#### [Required actions]
A – In the passage on trusts below, which case is cited for the rule that in Louisiana a man may transfer property to another to stand in the other's name for his use?
B – Decide whether each statement agrees with the passage on trusts below, answering yes or no and quoting the deciding words: (i) A purchaser with notice of the trust takes the property subject to it. (ii) The relation of trustee ends as soon as the trust property changes form. (iii) The cestui que trust may follow the property through its changes if the trustee's schemes brought them about.
C – Continue the passage on trusts below, picking up after its final sentence.

This is only declaratory of what was the law before. Preston on Abstracts, vol. ii. 230. Saunders on Uses and Trusts, 219. And it follows, of course, that the trust attaches upon the purchaser with notice of it, unless he be a purchaser from a person who had purchased for a valuable consideration without notice. Lowther v. Carlton, 2 Atk. Rep. 241; and see, supra, p. 179.

b New-York Revised Statutes, vol. i. 730, sec. 64, 65. In Louisiana, a man may transfer property to another, to stand in the other's name for his use. Hope v. State Bank, 4 Miller's Rep. 212. The relation of trustee once established, pervades every transaction respecting the trust property, until it is dissolved, and the cestui que trust may pursue the property through every mutation, if the change was effected by the schemes of the trustee, and the property or its proceeds come back to him. De Bevoise v. Sandford, 1 Hoffman's Ch. Rep. 192.

#### [Provided material]
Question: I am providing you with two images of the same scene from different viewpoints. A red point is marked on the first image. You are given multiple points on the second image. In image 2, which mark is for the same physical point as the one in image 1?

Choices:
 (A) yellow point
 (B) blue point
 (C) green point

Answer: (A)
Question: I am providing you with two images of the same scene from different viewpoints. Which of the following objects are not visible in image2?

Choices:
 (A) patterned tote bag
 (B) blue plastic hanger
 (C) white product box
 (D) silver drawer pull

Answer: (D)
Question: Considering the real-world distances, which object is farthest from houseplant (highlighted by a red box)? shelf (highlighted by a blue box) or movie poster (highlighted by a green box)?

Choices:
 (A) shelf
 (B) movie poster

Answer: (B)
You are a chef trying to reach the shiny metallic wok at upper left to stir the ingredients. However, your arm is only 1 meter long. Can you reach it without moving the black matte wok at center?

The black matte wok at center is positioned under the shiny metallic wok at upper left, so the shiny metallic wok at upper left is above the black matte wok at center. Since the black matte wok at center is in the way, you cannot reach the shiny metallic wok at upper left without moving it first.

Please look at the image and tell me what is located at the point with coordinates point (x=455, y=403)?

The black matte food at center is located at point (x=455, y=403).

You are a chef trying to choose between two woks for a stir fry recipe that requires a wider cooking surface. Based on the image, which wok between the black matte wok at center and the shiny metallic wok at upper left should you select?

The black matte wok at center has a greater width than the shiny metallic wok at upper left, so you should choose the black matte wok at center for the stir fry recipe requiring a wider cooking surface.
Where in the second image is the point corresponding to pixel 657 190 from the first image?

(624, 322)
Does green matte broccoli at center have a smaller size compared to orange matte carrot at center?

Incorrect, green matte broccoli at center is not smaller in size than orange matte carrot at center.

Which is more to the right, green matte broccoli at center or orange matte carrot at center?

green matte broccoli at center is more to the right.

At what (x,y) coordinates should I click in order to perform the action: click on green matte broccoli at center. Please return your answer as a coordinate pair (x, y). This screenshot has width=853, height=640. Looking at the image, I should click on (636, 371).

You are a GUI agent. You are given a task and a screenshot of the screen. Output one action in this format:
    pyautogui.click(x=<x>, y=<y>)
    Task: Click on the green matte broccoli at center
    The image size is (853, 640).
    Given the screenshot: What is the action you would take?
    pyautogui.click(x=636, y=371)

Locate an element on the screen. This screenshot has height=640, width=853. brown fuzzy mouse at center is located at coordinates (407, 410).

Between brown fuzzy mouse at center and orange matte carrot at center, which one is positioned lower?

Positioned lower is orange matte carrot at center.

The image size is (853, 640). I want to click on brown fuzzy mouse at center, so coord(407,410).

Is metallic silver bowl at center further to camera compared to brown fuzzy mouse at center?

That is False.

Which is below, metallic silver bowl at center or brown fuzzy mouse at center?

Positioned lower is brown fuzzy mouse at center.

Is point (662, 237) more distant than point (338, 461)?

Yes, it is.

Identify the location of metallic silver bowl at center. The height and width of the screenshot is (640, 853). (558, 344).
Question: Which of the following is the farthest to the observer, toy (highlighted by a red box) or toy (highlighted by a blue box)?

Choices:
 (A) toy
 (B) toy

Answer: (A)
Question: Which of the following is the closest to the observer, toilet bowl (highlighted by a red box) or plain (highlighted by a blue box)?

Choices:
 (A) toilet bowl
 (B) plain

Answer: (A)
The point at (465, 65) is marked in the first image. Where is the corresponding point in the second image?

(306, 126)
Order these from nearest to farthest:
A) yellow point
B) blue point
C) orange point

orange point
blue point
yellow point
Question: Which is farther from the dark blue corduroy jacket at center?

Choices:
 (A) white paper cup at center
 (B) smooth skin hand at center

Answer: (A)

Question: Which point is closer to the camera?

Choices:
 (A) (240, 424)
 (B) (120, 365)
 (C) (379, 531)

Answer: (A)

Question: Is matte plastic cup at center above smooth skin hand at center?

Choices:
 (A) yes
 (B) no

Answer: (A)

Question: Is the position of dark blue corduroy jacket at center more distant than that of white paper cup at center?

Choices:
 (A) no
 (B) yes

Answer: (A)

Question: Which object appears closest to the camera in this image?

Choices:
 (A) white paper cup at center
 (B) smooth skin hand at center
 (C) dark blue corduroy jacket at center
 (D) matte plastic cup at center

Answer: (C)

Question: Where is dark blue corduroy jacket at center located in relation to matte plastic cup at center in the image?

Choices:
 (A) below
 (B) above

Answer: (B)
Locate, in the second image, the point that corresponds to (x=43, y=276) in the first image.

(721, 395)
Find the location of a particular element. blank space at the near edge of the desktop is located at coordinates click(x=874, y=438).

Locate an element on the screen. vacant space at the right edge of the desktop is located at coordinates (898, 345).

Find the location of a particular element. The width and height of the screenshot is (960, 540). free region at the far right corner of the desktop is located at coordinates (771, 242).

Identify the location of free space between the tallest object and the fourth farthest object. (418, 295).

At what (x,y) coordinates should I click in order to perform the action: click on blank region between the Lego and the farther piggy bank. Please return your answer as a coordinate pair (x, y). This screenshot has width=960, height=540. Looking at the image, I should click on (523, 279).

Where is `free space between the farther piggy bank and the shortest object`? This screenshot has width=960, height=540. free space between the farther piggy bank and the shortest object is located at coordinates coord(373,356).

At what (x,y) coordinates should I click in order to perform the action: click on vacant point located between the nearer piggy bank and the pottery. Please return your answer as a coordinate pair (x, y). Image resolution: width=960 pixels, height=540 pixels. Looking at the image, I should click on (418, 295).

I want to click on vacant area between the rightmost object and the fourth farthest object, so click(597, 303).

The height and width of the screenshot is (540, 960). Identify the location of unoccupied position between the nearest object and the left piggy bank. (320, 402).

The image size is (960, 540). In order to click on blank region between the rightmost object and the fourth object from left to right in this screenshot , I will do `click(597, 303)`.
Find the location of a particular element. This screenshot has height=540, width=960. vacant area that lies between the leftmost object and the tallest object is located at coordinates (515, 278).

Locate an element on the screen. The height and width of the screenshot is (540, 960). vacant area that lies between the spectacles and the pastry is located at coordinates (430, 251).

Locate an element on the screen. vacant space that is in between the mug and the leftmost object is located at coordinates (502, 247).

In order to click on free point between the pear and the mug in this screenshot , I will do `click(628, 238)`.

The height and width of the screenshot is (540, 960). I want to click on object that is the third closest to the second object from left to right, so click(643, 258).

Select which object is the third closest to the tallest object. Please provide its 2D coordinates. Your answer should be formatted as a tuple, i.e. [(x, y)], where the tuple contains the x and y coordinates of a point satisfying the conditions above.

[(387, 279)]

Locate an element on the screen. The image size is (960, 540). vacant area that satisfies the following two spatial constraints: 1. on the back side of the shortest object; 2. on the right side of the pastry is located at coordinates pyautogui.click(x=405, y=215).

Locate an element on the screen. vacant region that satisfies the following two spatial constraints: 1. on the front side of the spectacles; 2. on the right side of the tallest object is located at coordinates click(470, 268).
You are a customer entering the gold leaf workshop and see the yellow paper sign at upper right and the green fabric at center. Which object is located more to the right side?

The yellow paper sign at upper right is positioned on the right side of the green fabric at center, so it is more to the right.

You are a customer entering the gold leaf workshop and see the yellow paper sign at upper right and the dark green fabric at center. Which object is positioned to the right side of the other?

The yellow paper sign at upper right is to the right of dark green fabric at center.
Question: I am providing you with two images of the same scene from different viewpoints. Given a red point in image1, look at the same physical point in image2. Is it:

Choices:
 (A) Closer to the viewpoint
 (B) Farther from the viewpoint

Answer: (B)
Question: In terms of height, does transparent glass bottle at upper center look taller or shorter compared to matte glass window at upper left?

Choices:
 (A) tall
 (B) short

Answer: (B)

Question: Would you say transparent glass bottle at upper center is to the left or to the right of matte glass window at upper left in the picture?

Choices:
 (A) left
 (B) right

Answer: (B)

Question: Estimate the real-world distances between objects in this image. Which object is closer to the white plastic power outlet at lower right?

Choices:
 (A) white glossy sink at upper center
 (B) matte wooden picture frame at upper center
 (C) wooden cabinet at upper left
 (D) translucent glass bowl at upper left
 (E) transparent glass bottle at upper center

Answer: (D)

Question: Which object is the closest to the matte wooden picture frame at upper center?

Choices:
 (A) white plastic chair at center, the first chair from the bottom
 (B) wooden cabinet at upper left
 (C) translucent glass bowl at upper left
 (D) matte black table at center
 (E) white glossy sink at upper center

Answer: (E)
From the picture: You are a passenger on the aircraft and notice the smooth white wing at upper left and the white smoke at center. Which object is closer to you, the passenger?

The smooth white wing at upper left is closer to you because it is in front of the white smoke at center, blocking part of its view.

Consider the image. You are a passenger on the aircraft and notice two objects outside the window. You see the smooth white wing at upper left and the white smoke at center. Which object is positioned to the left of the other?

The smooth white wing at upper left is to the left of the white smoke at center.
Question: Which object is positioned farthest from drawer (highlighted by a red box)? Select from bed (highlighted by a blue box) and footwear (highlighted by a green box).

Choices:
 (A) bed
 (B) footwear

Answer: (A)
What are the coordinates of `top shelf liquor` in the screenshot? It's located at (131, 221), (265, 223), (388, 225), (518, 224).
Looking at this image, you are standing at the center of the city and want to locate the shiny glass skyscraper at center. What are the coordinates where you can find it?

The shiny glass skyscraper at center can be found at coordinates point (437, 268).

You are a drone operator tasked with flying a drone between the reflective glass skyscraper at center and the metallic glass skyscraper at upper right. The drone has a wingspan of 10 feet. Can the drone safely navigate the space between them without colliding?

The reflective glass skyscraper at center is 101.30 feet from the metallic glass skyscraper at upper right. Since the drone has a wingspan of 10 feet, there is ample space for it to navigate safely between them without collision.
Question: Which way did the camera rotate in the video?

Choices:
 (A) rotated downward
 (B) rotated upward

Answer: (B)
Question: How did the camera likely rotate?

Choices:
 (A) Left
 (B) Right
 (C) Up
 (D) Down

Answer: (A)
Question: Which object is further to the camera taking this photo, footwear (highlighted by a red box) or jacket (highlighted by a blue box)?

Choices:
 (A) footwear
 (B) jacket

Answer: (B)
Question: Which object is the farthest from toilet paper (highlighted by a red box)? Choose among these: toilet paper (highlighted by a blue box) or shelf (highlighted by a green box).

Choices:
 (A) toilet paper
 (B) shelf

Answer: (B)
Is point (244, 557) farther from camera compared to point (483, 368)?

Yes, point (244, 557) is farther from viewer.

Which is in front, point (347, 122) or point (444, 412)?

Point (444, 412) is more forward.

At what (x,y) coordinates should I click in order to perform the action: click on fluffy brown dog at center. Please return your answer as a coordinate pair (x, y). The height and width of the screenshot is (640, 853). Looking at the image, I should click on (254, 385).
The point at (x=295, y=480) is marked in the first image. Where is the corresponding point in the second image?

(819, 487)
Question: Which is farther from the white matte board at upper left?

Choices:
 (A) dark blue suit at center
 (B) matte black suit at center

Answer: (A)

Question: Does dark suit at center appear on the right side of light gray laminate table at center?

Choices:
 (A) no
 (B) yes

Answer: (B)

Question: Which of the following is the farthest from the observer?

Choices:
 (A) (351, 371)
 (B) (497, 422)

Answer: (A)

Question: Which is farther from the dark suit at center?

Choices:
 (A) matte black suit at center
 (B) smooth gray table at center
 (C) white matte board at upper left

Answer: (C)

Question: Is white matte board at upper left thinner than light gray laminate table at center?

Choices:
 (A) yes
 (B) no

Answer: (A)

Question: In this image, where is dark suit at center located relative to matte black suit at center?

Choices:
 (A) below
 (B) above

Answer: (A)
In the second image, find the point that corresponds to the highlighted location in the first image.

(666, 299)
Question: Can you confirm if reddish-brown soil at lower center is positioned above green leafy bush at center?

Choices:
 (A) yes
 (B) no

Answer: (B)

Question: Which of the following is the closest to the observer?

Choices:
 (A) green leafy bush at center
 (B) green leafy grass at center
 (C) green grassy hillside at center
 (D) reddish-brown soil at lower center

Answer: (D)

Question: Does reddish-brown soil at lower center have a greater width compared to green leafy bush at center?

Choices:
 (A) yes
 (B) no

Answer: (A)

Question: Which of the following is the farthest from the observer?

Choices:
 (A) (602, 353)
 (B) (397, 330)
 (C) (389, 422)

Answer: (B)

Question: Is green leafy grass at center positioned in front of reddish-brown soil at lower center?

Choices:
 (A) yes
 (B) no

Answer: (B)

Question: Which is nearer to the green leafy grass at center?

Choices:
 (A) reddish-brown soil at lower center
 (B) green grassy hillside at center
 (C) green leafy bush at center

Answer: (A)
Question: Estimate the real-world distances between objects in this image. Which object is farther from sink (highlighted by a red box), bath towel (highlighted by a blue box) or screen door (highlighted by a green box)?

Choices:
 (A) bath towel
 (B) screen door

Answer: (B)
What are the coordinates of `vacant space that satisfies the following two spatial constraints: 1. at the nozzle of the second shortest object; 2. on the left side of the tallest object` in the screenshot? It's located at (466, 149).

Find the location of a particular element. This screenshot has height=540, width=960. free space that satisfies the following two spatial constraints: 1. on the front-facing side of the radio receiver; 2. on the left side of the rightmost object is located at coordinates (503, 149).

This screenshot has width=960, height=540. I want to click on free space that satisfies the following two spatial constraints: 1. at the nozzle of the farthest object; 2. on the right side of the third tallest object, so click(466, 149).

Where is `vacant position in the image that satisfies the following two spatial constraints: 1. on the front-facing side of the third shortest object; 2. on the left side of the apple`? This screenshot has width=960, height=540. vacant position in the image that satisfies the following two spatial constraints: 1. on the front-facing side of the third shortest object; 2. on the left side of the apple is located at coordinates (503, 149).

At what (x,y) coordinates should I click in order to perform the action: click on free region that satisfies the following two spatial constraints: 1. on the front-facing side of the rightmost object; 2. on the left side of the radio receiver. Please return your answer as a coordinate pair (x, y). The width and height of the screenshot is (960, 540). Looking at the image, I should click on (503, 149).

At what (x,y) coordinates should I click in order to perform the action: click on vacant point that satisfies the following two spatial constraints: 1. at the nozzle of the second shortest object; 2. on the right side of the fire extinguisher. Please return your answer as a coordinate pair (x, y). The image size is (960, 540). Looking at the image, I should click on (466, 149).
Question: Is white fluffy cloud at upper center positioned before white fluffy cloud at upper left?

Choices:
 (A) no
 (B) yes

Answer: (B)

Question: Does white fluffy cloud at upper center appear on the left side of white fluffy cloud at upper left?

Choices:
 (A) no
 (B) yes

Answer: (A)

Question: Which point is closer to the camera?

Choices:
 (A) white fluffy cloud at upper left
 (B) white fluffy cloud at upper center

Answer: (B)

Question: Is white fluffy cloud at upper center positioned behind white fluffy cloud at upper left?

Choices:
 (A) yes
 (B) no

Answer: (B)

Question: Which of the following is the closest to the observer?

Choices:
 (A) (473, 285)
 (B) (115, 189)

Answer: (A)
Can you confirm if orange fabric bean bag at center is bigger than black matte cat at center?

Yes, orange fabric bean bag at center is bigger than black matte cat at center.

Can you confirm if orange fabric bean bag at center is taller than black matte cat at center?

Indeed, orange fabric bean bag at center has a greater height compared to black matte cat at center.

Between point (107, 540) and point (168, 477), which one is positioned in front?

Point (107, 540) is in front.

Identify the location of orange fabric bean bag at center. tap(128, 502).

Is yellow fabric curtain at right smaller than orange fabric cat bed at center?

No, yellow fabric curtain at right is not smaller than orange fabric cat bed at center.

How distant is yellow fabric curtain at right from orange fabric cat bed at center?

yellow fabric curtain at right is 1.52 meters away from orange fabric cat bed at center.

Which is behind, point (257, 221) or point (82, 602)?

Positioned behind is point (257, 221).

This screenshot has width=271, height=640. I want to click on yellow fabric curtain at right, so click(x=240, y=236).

#### [Exercise results]
A – Hope v. State Bank, 4 Miller's Rep. 212.

B –
(i) Yes: "the trust attaches upon the purchaser with notice of it"
(ii) No: "pervades every transaction respecting the trust property, until it is dissolved"
(iii) Yes: "the cestui que trust may pursue the property through every mutation, if the change was effected by the schemes of the trustee"

C –
A trustee of a charity cannot alienate, nor grant long or perpetual leases, and the cestui que trust may pursue the land in the hands of the purchaser chargeable with notice. Blackston v. Hemsworth Hospital, Duke's Charitable Uses, 644. Lydiatt v. Fouch, 2 Vern. 410. Lewin on Trusts, 404. Attorney-General v. Green, 6 Vesey, 452. But in a proper case, trustees of a charity have power to alienate the charity property. Master of the Rolls, in Attorney-General v. S. Sea Company, 4 Bevan, 453.

A bequest by will to executors in trust to send the testator's slaves to Liberia, there to remain free, is a valid trust, and a bill by the heirs to set aside the will dismissed. Ross v. Vertner, 5 Howard's Rep. 305.